I went online to get my international driver licence as my Canadian licence had expired. I thought it could be done in a few clicks.
The Transport Department website was user-friendly and advised me to download three forms. The last form had to be filled in by a doctor attesting that I am not a hazard on the highways and that he had examined me personally, my reaction time, side vision and glare recovery.
I never met any doctor but got the medical certificate by paying Rs100 (Dh5) to an agent, who printed it off the internet, and stamped it with the doctor’s rubber stamp.
The last time I had applied for an international licence was in Dubai a couple of years ago so that I could drive in India before I got a permanent licence. It took a couple of minutes, but I need not have bothered because many motorists drive without a licence in India.
The Karnataka State website said to download the forms and take them in person to the Regional Transport Office (RTO) and pay the fee at the cash counter. I should also bring three photographs and the airline ticket, it said.
Our new driver (who is a treasure trove of information on anything local, and speaks Kannada fluently), and I went to the nearby RTO and checked with a typist centre (same as the typing centres at the immigration office in Dubai) and asked what the next step was.
Shocked at the mention of e-city
The agent said he would get me the licence for Rs3,000 (Dh160; the government fee for the licence is Rs1,000) and asked me to show him my DL.
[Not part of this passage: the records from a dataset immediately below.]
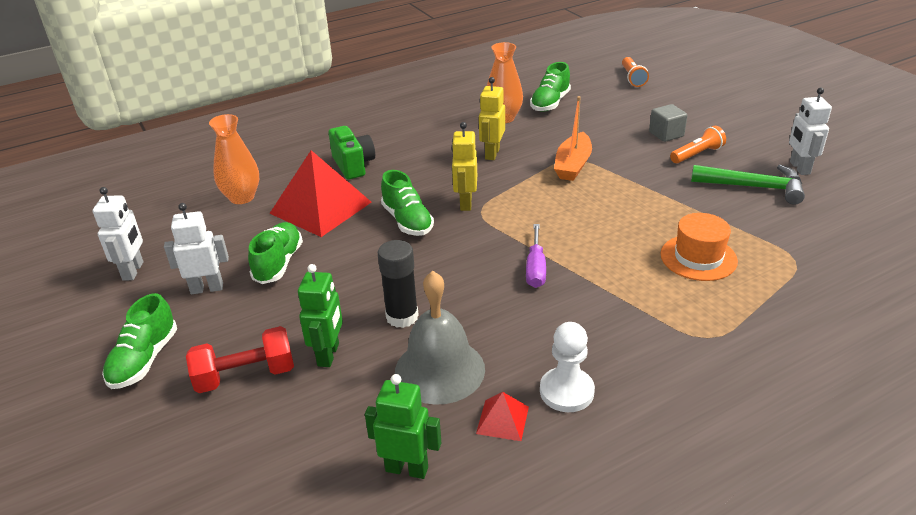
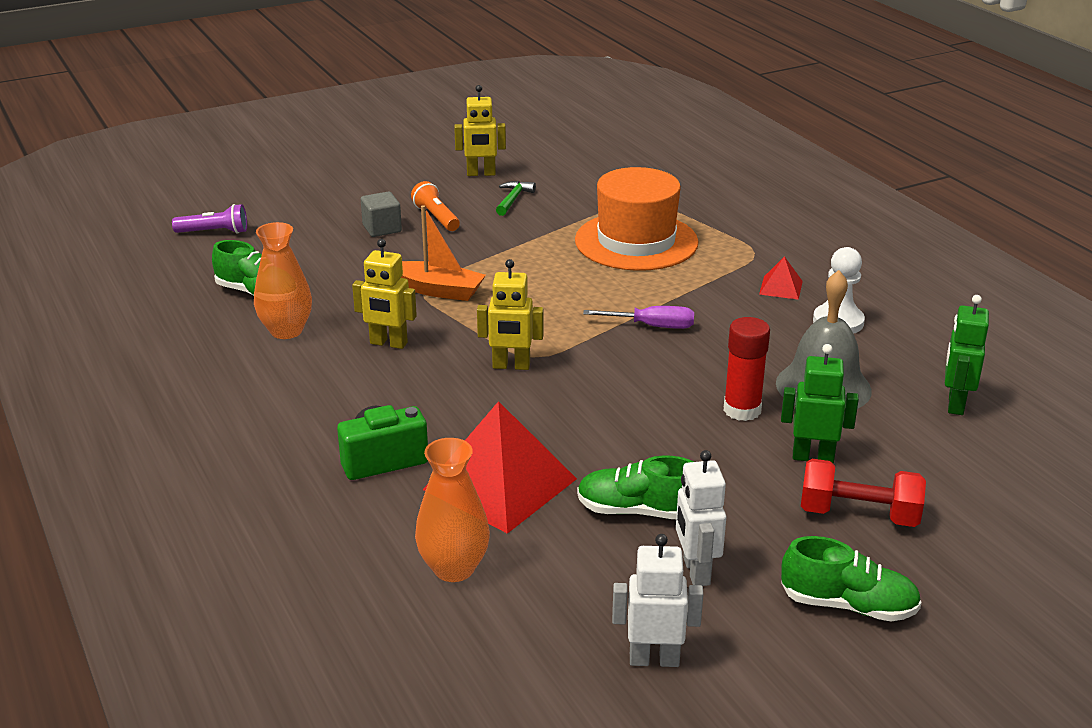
camera: 90 degrees left, 5 degrees down
red dumbbell [186,326,294,393] -> red dumbbell turned 60 degrees counterclockwise [801,459,926,527]
black glue stick [378,240,419,328] -> red glue stick [724,317,770,421]
green shoe [381,170,434,236] -> none
red pyramid [476,392,529,441] -> red pyramid moved to [759,256,803,300]
orange flashlight [622,57,649,87] -> purple flashlight [172,204,247,234]
orange hat [660,213,738,281] -> orange hat [575,167,699,271], size x1.63
green hammer [691,165,805,205] -> green hammer [496,181,536,216], size x0.58
white robot [789,88,832,175] -> yellow robot [454,85,506,176]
“What is a DL, I don’t have it?” I told our driver in Hindi. The driver looked at me puzzled. The typist nearly snatched my wallet from my hand, and then I understood. “Oh, DL, driving licence,” I said, sheepishly and handed it to him.
“Go to e-city RTO,” said the typist. My driving licence had been issued from that Office, so the international licence also had to be issued from there.
Our driver is an expert and guides the car effortlessly through the numerous traffic jams in Bengaluru like a pro, but even he seemed shocked when e-city was mentioned.
(I believe patients start crying when they are told they are being taken to a hospital in an ambulance to Bannerghata, near e-city. The Metro line is being constructed there).
“It will take two hours,” said the driver.
When I proudly presented the forms, duly filled in, the lady at the counter said they need to be filled online. “Go to this website,” she said. In the waiting area I found a poster that said, “Eradicate Corruption — Build A New India”.
Our driver said, “Let’s get the form filled outside.”
The woman was sitting near the entrance of the RTO in a Tata SUV and had a laptop open on the dashboard. Behind her (inside the vehicle) was a man sitting on a stool, busy with a Xerox machine on a tiny stool. The door of the SUV had a beach umbrella stand screwed on to it, shading the vehicle and the woman from the searing heat.
Underneath the umbrella was a beautiful butterfly fluttering around. “Nice office,” I said, and the woman smiled, said, “Thank you,” and gave me her business card.
I told her business partner nearby, who was wearing huge gold rings on his pinkies, “I need the licence urgently.”
“No problem,” he said. “It will be ready on Monday. That will be Rs4,000 (about Dh212).